- **Problem**: The answer must restate every record word for word.

- **Information supplied**:
================
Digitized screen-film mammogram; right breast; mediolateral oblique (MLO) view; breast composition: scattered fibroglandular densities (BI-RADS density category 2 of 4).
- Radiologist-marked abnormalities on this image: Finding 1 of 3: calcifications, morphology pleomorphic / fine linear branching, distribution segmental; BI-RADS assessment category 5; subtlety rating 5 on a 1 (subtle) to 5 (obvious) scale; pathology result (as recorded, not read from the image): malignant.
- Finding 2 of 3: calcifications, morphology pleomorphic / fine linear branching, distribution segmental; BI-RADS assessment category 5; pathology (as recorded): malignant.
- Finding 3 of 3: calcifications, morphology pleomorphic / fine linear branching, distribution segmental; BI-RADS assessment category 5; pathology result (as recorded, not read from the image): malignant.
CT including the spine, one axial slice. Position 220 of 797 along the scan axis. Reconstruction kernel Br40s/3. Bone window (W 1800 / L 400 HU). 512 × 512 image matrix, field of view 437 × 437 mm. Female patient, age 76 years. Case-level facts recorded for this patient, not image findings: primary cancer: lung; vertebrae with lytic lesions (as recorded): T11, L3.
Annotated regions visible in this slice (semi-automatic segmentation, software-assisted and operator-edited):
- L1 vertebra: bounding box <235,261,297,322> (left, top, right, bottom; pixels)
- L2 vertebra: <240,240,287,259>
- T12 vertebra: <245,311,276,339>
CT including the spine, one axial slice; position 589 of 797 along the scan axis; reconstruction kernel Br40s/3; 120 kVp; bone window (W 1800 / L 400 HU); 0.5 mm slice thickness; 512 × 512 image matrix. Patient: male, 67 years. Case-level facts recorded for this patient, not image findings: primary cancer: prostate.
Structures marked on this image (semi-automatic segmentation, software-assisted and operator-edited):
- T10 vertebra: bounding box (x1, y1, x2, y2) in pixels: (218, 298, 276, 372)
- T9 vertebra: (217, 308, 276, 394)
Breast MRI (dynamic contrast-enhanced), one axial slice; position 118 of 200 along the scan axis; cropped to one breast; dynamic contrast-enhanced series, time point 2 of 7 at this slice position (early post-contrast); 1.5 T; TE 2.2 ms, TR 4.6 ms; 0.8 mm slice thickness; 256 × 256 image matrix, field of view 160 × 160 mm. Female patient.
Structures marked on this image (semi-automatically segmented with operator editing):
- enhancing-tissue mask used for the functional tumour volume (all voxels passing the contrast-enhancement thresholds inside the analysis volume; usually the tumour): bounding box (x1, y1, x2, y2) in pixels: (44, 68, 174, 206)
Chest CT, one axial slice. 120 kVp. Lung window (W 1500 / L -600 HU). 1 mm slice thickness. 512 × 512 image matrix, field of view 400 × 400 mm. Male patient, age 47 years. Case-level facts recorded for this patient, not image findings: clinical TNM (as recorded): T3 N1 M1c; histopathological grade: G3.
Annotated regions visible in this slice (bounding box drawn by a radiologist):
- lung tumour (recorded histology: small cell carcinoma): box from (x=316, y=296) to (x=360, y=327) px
================
- **Reply**:
Digitized screen-film mammogram; right breast; mediolateral oblique (MLO) view; breast composition: scattered fibroglandular densities (BI-RADS density category 2 of 4).
- Radiologist-marked abnormalities on this image: Finding 1 of 3: calcifications, morphology pleomorphic / fine linear branching, distribution segmental; BI-RADS assessment category 5; subtlety rating 5 on a 1 (subtle) to 5 (obvious) scale; pathology result (as recorded, not read from the image): malignant.
- Finding 2 of 3: calcifications, morphology pleomorphic / fine linear branching, distribution segmental; BI-RADS assessment category 5; pathology (as recorded): malignant.
- Finding 3 of 3: calcifications, morphology pleomorphic / fine linear branching, distribution segmental; BI-RADS assessment category 5; pathology result (as recorded, not read from the image): malignant.
CT including the spine, one axial slice. Position 220 of 797 along the scan axis. Reconstruction kernel Br40s/3. Bone window (W 1800 / L 400 HU). 512 × 512 image matrix, field of view 437 × 437 mm. Female patient, age 76 years. Case-level facts recorded for this patient, not image findings: primary cancer: lung; vertebrae with lytic lesions (as recorded): T11, L3.
Annotated regions visible in this slice (semi-automatic segmentation, software-assisted and operator-edited):
- L1 vertebra: bounding box <235,261,297,322> (left, top, right, bottom; pixels)
- L2 vertebra: <240,240,287,259>
- T12 vertebra: <245,311,276,339>
CT including the spine, one axial slice; position 589 of 797 along the scan axis; reconstruction kernel Br40s/3; 120 kVp; bone window (W 1800 / L 400 HU); 0.5 mm slice thickness; 512 × 512 image matrix. Patient: male, 67 years. Case-level facts recorded for this patient, not image findings: primary cancer: prostate.
Structures marked on this image (semi-automatic segmentation, software-assisted and operator-edited):
- T10 vertebra: bounding box (x1, y1, x2, y2) in pixels: (218, 298, 276, 372)
- T9 vertebra: (217, 308, 276, 394)
Breast MRI (dynamic contrast-enhanced), one axial slice; position 118 of 200 along the scan axis; cropped to one breast; dynamic contrast-enhanced series, time point 2 of 7 at this slice position (early post-contrast); 1.5 T; TE 2.2 ms, TR 4.6 ms; 0.8 mm slice thickness; 256 × 256 image matrix, field of view 160 × 160 mm. Female patient.
Structures marked on this image (semi-automatically segmented with operator editing):
- enhancing-tissue mask used for the functional tumour volume (all voxels passing the contrast-enhancement thresholds inside the analysis volume; usually the tumour): bounding box (x1, y1, x2, y2) in pixels: (44, 68, 174, 206)
Chest CT, one axial slice. 120 kVp. Lung window (W 1500 / L -600 HU). 1 mm slice thickness. 512 × 512 image matrix, field of view 400 × 400 mm. Male patient, age 47 years. Case-level facts recorded for this patient, not image findings: clinical TNM (as recorded): T3 N1 M1c; histopathological grade: G3.
Annotated regions visible in this slice (bounding box drawn by a radiologist):
- lung tumour (recorded histology: small cell carcinoma): box from (x=316, y=296) to (x=360, y=327) px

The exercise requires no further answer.